» Task brief
Go through the following data and transcribe exactly the stretch of lines from the one holding "1: (134, 662)" to the one holding "42: (226, 592)", both included.

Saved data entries
▬▬▬

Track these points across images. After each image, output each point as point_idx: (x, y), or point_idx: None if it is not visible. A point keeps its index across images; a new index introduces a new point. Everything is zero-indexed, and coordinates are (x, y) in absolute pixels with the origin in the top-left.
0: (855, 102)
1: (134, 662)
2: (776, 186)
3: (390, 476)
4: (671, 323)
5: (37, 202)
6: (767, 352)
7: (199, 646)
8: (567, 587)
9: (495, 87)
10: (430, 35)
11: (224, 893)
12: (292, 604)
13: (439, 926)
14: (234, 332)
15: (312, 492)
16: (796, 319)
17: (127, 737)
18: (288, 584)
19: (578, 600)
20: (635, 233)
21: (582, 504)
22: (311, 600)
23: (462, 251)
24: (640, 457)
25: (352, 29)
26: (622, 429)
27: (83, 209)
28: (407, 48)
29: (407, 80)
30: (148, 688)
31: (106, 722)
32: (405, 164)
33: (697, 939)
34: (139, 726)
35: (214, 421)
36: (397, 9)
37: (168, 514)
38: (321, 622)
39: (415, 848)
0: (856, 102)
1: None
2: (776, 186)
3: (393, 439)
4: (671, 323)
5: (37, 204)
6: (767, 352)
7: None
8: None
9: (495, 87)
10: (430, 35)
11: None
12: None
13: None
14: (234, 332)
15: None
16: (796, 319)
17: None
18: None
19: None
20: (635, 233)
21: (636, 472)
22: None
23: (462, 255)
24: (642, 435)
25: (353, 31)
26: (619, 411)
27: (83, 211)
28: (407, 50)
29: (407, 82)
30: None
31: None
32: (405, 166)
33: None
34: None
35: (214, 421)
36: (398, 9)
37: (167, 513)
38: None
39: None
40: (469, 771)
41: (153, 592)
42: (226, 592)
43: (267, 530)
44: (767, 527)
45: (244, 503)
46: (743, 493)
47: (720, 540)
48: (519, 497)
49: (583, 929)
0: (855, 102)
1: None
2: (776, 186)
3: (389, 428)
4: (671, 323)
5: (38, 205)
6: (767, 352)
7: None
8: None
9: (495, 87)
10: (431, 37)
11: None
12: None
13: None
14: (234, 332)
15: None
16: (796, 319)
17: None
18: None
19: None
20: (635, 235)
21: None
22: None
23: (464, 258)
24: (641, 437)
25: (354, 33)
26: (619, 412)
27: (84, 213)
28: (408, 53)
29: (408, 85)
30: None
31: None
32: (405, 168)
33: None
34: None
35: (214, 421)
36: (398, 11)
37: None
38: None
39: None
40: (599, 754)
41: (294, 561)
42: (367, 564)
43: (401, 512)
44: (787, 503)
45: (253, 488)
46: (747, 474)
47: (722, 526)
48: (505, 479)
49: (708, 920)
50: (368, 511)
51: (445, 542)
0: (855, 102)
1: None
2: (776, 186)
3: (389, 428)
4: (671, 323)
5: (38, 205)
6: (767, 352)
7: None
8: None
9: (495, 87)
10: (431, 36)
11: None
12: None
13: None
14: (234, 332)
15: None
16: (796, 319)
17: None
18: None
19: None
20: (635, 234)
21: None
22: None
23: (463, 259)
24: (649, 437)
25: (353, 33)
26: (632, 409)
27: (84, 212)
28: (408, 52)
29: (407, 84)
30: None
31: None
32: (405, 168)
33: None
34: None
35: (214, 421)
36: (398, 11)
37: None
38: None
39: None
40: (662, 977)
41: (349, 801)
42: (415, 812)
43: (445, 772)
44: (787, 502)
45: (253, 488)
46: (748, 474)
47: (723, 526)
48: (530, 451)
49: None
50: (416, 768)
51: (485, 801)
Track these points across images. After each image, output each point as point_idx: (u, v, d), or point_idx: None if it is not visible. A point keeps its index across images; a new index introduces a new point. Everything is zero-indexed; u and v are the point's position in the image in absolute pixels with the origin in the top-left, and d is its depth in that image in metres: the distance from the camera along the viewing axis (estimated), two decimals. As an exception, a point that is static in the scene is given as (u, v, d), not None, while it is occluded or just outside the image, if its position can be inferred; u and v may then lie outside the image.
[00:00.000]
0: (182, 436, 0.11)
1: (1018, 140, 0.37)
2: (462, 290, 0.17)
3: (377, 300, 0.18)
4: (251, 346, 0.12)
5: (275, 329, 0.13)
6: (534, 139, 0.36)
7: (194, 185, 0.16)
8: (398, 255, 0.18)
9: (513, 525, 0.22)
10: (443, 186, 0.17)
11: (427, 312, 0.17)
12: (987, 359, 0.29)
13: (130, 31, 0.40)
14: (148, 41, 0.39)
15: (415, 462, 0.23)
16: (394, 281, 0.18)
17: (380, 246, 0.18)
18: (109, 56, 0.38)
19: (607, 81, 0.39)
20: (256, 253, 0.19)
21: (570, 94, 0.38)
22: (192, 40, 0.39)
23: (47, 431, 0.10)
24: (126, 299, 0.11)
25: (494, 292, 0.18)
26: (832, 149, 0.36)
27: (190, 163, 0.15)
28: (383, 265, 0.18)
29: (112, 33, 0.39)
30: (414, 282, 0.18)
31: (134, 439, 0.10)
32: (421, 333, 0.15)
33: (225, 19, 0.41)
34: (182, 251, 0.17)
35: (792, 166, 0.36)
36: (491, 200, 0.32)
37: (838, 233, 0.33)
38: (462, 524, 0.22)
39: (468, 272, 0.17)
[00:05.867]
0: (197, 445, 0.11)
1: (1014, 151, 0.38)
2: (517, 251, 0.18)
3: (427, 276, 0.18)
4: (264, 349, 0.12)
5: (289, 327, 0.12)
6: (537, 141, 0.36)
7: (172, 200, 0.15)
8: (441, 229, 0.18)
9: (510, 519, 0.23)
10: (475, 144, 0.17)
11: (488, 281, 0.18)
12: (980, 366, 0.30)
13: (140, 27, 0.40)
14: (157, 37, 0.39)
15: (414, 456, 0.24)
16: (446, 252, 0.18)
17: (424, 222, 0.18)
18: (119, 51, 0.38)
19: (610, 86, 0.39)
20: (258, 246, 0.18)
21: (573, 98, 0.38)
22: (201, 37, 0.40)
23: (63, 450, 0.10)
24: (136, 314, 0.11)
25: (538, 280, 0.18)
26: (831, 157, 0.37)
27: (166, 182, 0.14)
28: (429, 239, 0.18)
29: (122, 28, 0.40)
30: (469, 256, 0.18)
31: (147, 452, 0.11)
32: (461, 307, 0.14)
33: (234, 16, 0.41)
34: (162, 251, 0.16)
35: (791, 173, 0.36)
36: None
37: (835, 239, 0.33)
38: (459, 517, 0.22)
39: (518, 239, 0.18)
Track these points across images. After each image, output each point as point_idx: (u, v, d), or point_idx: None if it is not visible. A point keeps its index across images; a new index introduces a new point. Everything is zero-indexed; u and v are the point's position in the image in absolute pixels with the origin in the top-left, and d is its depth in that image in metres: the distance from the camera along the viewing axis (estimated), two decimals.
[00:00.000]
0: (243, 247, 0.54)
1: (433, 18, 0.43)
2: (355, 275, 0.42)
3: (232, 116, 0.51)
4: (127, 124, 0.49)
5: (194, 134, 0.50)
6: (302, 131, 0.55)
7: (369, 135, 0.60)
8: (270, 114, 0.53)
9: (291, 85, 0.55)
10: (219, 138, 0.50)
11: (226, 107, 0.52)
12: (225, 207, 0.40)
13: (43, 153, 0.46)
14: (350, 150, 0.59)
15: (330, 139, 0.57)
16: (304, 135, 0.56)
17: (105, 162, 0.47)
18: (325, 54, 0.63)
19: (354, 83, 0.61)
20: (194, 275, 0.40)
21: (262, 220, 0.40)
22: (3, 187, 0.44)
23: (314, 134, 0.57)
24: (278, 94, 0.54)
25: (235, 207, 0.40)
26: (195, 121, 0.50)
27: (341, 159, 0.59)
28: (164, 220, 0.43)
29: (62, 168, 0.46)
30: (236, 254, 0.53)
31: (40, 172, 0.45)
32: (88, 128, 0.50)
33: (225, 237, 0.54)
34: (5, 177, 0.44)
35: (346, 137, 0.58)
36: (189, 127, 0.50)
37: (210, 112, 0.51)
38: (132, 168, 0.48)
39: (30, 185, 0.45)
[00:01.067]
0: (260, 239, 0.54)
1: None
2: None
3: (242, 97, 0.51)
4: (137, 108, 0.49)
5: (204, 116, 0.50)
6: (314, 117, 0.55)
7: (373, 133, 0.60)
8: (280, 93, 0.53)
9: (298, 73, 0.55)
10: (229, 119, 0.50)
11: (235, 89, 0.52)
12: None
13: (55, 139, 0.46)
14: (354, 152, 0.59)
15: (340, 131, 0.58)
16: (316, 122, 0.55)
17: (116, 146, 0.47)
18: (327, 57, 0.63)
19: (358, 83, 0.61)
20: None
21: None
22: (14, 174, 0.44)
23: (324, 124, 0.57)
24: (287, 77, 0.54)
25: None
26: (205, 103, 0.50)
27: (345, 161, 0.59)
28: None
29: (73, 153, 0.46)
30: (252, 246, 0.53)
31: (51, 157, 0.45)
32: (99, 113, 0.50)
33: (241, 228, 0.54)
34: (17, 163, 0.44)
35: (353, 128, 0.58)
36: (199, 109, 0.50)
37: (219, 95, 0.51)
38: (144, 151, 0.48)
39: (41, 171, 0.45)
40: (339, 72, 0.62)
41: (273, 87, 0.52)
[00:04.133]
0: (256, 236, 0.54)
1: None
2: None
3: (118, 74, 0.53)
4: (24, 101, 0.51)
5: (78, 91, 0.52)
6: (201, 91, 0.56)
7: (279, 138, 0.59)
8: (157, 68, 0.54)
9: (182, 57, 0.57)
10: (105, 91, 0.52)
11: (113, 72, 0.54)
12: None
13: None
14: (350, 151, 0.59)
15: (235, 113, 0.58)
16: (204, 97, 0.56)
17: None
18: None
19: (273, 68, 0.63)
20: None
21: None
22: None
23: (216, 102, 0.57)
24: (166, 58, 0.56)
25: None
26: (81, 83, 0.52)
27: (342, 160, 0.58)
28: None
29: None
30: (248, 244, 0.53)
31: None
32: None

▬▬▬

» Solution to this exercise
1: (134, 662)
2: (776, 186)
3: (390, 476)
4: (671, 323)
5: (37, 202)
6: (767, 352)
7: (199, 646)
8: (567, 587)
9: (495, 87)
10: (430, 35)
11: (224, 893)
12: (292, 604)
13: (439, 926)
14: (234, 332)
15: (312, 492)
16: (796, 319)
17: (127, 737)
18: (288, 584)
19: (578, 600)
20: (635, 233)
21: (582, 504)
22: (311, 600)
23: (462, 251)
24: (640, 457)
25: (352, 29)
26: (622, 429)
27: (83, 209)
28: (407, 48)
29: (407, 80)
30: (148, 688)
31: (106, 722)
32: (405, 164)
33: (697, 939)
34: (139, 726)
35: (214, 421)
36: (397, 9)
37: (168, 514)
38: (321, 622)
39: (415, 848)
0: (856, 102)
1: None
2: (776, 186)
3: (393, 439)
4: (671, 323)
5: (37, 204)
6: (767, 352)
7: None
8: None
9: (495, 87)
10: (430, 35)
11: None
12: None
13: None
14: (234, 332)
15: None
16: (796, 319)
17: None
18: None
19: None
20: (635, 233)
21: (636, 472)
22: None
23: (462, 255)
24: (642, 435)
25: (353, 31)
26: (619, 411)
27: (83, 211)
28: (407, 50)
29: (407, 82)
30: None
31: None
32: (405, 166)
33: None
34: None
35: (214, 421)
36: (398, 9)
37: (167, 513)
38: None
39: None
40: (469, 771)
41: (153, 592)
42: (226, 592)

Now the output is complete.